With perfectionism it can feel as though nothing is ever “enough”. Accepting what’s “good enough” requires letting go, Curran says. Working nights, weekends and holidays had become part of his identity, but after the birth of his son he scaled back his hours, which became “liberating”.
His past decisions were driven by an anxious need to better himself, he adds. Now, when thinking about how to spend his time, he tries to focus on the things that bring him joy, purpose and meaning.
It’s a philosophy that’s shared by Canadian physician and trauma expert Dr Gabor Maté, who says on a recent podcast that the feeling of being legitimate or worthy needsa to come from within, lest people “sacrifice their playfulness, their joyfulness” for external validation.
Practice self-compassion
In general, perfectionism is usually a survival strategy – it’s “like an armour that you wear” to feel less vulnerable, Sun says. So don’t beat yourself up for having perfectionist tendencies, she adds.
But if that armour is weighing you down, it may be time to thank your perfectionism for its service and move on, much like home organiser Marie Kondo does when discarding possessions, Sun says.

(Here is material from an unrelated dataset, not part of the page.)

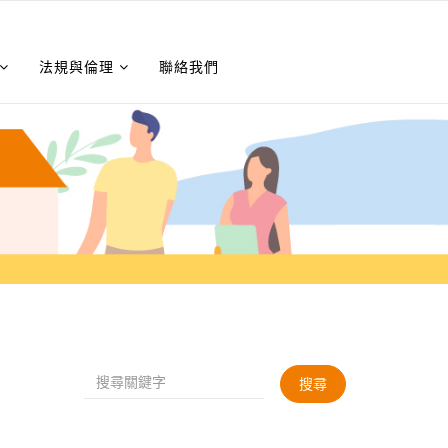
法規與倫理
聯絡我們
搜尋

“Maybe you can take off the arms first,” she says, then work on taking off the metaphorical legs. You might want to seek out a mental health professional to help with the process.
“A lot of times I work with people on building that internal safety,” which is the ability to give yourself the validation you need to feel calm and at peace, Sun says, so that one day they can say to themselves: “I accept the way I am today, versus the way that I’m ‘supposed’ to be.”